• [TEXT EXCERPT]:

-----

Title: The Trains Now Departed: Sixteen Excursions into the Lost Delights of Britain’s Railways

Author: Michael Williams

Published: Arrow, 2015

As I think I mentioned in my Reading Bingo post, this is the nerdiest thing I’ve ever read that isn’t directly related to my PhD. That’s okay. I’ve been fascinated with abandoned railways and stations since I was a young child. Every year, we used to go on holiday to Snowdonia, and one year, we caught the mountain train back down from the summit of Snowdon, having climbed up. Obviously, this is a gloriously beautiful journey, and on the way down, we passed a small abandoned station that was being gradually reclaimed by nature. There were sheep wandering in and out, both windows had been lost to time, and greenery was gradually swallowing the station back into itself. Since that day, I have been storing that station inside my heart, waiting to write a book that is set there. Until that day comes, I will content myself with reading about other abandoned stations and lines.

This is a photo of Snowdon, which is 1000x more beautiful in real life. Go there immediately. (Photo from Pinterest, originally from Beddgelert Tourism. I assume they won’t mind me borrowing it to tell you all to go to Beddgelert).

-----

• [STORED RECORDS]:
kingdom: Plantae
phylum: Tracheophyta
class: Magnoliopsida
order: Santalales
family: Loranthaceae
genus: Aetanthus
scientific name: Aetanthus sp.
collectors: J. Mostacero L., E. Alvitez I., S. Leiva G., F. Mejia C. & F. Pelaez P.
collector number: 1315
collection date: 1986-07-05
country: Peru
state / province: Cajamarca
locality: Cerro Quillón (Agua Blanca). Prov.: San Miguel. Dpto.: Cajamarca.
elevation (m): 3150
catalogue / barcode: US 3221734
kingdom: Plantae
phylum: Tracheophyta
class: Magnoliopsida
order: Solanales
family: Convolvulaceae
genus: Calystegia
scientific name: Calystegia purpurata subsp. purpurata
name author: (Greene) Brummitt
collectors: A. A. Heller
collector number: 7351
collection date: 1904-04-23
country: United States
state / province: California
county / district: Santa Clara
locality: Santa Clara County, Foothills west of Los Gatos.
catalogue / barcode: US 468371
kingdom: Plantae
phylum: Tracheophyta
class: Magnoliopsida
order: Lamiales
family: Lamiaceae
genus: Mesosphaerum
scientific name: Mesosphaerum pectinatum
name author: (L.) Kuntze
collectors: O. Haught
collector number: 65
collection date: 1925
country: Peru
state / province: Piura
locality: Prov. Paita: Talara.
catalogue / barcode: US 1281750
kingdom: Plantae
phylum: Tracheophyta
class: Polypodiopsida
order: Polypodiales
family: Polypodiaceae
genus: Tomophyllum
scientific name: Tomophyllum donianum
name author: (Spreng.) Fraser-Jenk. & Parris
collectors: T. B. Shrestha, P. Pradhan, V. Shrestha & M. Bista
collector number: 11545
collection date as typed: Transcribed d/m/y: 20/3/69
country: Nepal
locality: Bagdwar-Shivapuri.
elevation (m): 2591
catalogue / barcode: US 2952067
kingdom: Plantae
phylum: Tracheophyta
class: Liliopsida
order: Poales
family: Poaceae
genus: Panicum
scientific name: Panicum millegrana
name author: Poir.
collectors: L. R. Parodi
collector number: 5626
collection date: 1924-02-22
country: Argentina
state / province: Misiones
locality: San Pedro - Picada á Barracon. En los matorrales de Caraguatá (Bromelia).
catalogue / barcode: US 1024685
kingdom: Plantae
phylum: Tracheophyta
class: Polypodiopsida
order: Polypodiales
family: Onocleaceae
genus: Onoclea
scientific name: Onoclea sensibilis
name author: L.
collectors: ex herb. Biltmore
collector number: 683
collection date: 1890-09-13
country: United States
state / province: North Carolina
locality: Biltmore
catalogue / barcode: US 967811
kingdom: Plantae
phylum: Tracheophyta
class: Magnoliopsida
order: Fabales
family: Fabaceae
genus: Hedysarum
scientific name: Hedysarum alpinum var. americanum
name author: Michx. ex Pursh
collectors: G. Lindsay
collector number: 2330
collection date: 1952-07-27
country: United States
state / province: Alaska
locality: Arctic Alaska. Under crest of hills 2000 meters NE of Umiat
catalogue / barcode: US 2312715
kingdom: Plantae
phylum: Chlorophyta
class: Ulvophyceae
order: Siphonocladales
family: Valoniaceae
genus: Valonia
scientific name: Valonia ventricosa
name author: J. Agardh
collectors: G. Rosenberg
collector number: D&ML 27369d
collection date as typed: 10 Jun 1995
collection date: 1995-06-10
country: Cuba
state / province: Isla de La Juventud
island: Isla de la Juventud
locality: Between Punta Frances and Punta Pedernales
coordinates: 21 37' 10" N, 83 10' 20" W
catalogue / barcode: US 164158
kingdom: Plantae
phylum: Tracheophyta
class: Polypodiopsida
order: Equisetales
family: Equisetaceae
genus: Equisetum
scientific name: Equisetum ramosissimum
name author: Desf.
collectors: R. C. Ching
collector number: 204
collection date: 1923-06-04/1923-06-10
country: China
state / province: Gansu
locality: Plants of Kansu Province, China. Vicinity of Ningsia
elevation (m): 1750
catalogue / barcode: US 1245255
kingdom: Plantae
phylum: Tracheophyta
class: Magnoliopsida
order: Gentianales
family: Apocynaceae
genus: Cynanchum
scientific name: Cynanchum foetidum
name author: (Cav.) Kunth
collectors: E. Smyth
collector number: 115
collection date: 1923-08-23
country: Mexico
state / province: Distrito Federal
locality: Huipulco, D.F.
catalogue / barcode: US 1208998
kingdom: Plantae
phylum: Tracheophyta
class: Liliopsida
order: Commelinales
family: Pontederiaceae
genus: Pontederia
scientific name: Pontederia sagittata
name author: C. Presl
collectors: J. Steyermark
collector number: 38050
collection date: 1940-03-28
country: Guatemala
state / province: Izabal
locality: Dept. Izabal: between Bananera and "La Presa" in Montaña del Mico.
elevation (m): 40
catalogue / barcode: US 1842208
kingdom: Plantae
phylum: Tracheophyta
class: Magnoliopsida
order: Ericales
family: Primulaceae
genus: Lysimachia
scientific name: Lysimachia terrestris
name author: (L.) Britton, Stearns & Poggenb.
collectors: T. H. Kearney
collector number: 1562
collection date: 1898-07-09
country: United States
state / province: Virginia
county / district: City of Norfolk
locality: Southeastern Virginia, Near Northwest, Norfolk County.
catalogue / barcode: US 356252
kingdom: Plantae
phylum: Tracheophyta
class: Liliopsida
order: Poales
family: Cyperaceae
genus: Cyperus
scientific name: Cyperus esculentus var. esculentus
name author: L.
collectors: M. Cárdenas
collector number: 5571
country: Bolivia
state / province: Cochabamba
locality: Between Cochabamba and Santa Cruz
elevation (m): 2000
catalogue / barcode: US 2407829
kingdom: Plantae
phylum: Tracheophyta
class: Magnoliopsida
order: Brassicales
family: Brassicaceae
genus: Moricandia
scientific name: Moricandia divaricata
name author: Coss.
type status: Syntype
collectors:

-----

• [THINGS TO DO]:
[1] Answer these from the railway book review:
(a) Which publisher and year of publication are listed for the book?
(b) What animals were wandering in and out of the abandoned station?
(c) According to the caption, where does the photo of Snowdon come from?
[2] Pick up the railway book review after its final sentence and continue it.

• [RESULTS OF THE TASKS]:
[1]
(a) Arrow, 2015.
(b) Sheep.
(c) Pinterest, originally from Beddgelert Tourism.

[2]
I’d never heard of this book before I saw it on my library recommended shelf. I suppose that’s not surprising—a book containing 16 essays about train services that no longer run in the UK is unlikely to be a runaway hit—but it is still a shame. This completely charming book has been one of my favourite reads this year. It’s written with incredible love for trains, and for all the trappings associated with them—the soothing routines, the beautiful countryside, the sense of adventure. Even as someone who regularly commutes by train, and who has had cause to curse them more than once this year, they have never quite lost their wonder for me—and that was brilliantly conveyed through this text.

There are some absolute historical gems slipped into each essay, though I think my personal favourite was the idea of silver-service breakfast every morning on the Tube (this is a real thing that happened for decades, apparently, if you were a very wealthy city worker). Another highlight was learning about the fantastic methods people used to protest the closing of the Edinburgh Waverley line under Beeching (no spoilers, but a teaser: a vicar, fisticuffs, and goose grease). I think that Williams uses about the right amount of technical detail—I loved learning about how trains were designed to transfer onto ferries, for example, and I am by no means an engineer—without becoming dense or impenetrable. That’s a great achievement.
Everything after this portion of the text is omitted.